Surabaya – Pidato Presiden Prabowo Subianto yang mengusulkan Pilkada dipilih oleh DPRD di acara puncak Hari Ulang Tahun (HUT) ke-60 Partai Golkar ditanggapi serius oleh DPRD Jawa Timur.
Diketahui, dalam pidatonya Prabowo mengungkapkan bahwa biaya politik Pilkada sangat mahal. Sistem one man-one vote di Pilkada dinilainya sangat tidak efisien dan menelan banyak biaya.
“Saya lihat negara-negara tetangga kita efisien, Malaysia, Singapura, India, sekali milih anggota DPRD, sekali milih, ya sudah DPRD itulah yang milih gubernur, milih bupati,” kata Prabowo di Sentul International Convention Center (SICC), Bogor, Kamis 12 Desember 2024.
Anggota Komisi A DPRD Jawa Timur Freddy Poernomo mengatakan DPRD Jatim telah mengaspirasikan hal itu, tapatnya saat tahun 2018 dan komisi A masih diketuainya.
Freddy menjelaskan komisi A pernah berkirim surat ke Kemendagri dan pimpinan DPR RI dan Komisi II DPR RI terkait pemilihan gubernur yang sebaiknya dipilih oleh anggota DPRD.
Surat tersebut dikirimkan menindaklanjuti hasil penyelenggaraan Focus Group Discussion (FGD) tentang Forum Diskusi Kelompok Terfokus Membangun Budaya Politik Santun Berbasis Nilai-Nilai Pancasila Di Jawa Timur, Senin 5 Maret 2018 di Ruang Rapat Badan Musyawarah DPRD Provinsi Jawa Timur, dengan Keynote Speaker Gubernur Jawa Timur, Soekarwo.

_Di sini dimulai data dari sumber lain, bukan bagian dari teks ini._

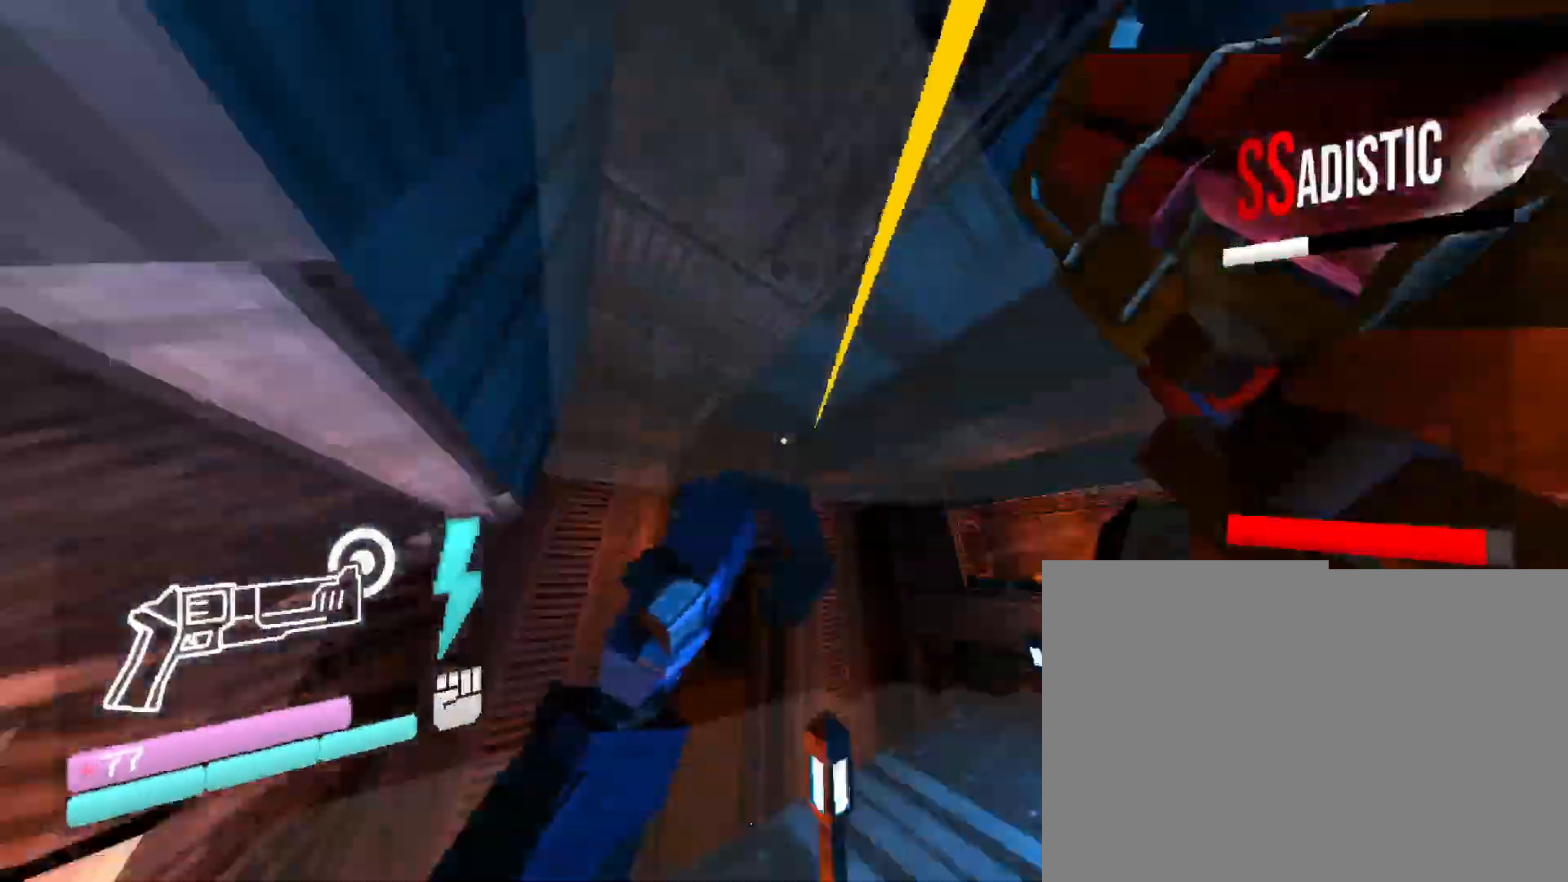
{"keys": ["w"], "mouse": [], "events": []}
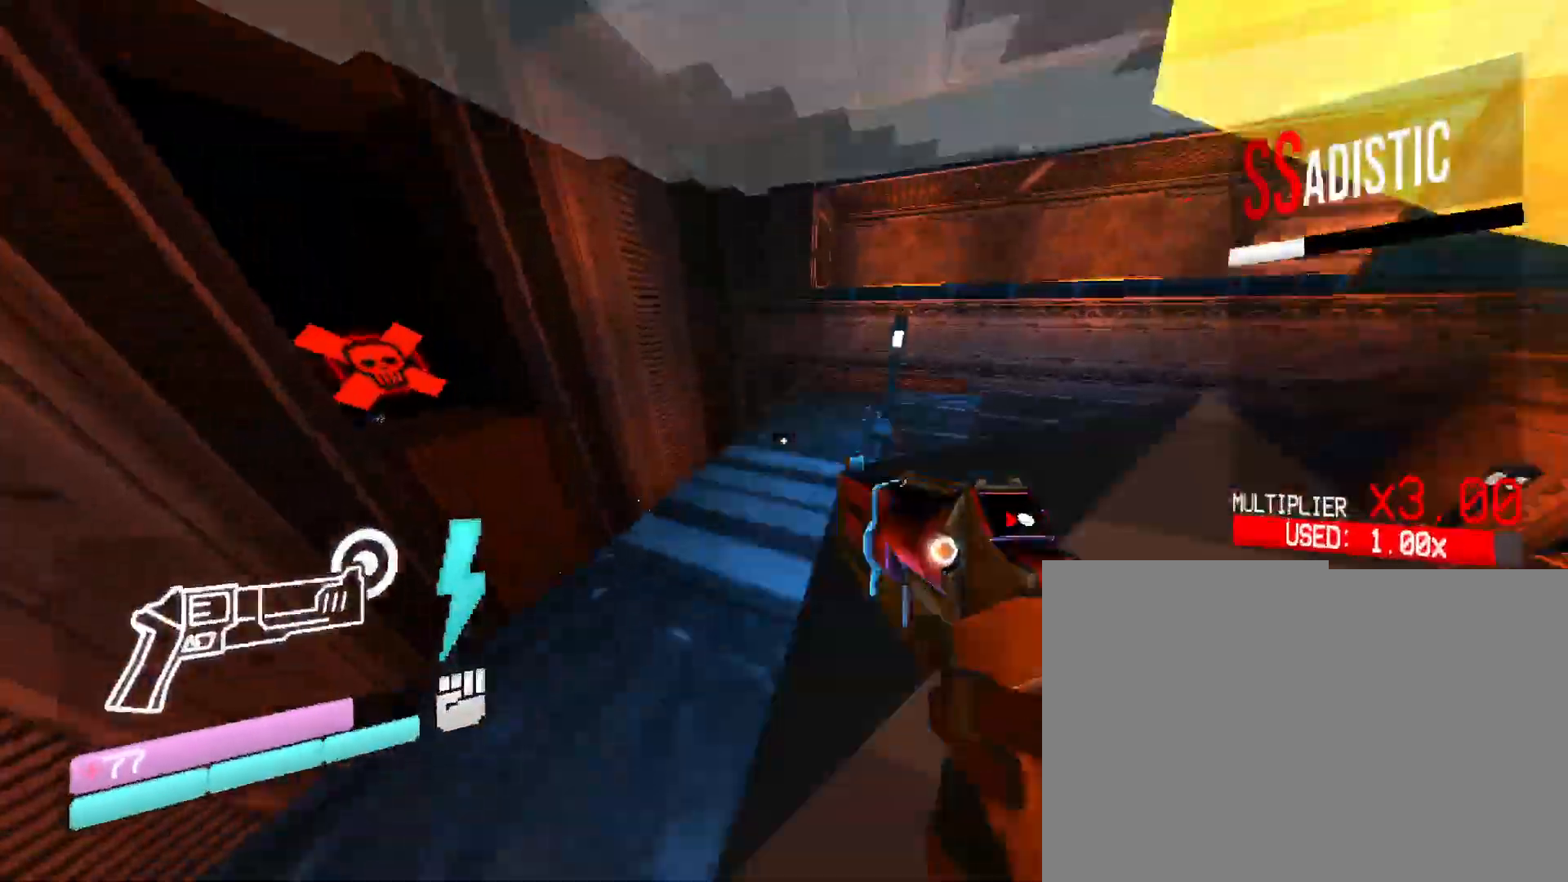
{"keys": ["space", "w"], "mouse": [], "events": [[483, "space", "down"]]}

Freddy mengatakan, banyak problem yang terjadi tatkala Pilgub dilakukan secara terbuka one man-one vote, dan tentunya menelan anggaran yang sangat besar dan berpotensi menjadi dalang perilaku koruptif. Pendapatnya ini salah satu poin yang dihasilkan dalam FGD tersebut.
“Penyelenggaraan sistem demokrasi liberal sangat mahal yang membawa implikasi pada hilangnya keteladanan karena para peserta harus mengeluarkan dana yang sangat besar yang setelahnya mengarah pada tindakan koruptif dan tindakan lain yang tidak terpuji,” kata Freddy, Jumat 13 Desember 2024.
Menurut Freddy, gubernur merupakan kepanjangan tangan dari pada pemerintah pusat, untuk melakukan pengawasan dan pembinaan pemerintah kabupaten/kota. Apalagi gubernur tidak memiliki wilayah otoritas.
“Karena Gubernur selain kepala daerah dan kepanjangan dari pemerintah pusat di daerah, tentu dalam hal pengawasan dan pembinaan pemerintahan Kabupaten/Kota, Gubernur juga tidak memiliki wilayah otoritas, maka Pilgub kembali dipilih DPRD Provinsi dan DPRD Kabupaten/Kota,” ujarnya.
Dari kesimpulan itu, lanjut Freddy, rekomendasi pertama, harus dilakukan kaji ulang terhadap sistem Pemilu yang berlangsung sejak refomasi 1998 sampai sekarang.
“Berdasarkan kajian ini, perlu dilakukan reformasi sistem Pemilu yang sekarang, dan seraya dengan itu, disusun suatu sistem Pemilu yang lebih sesuai dengan nilai-nilai dan spirit budaya bangsa Indonesia dan Pancasila,” pungkasnya.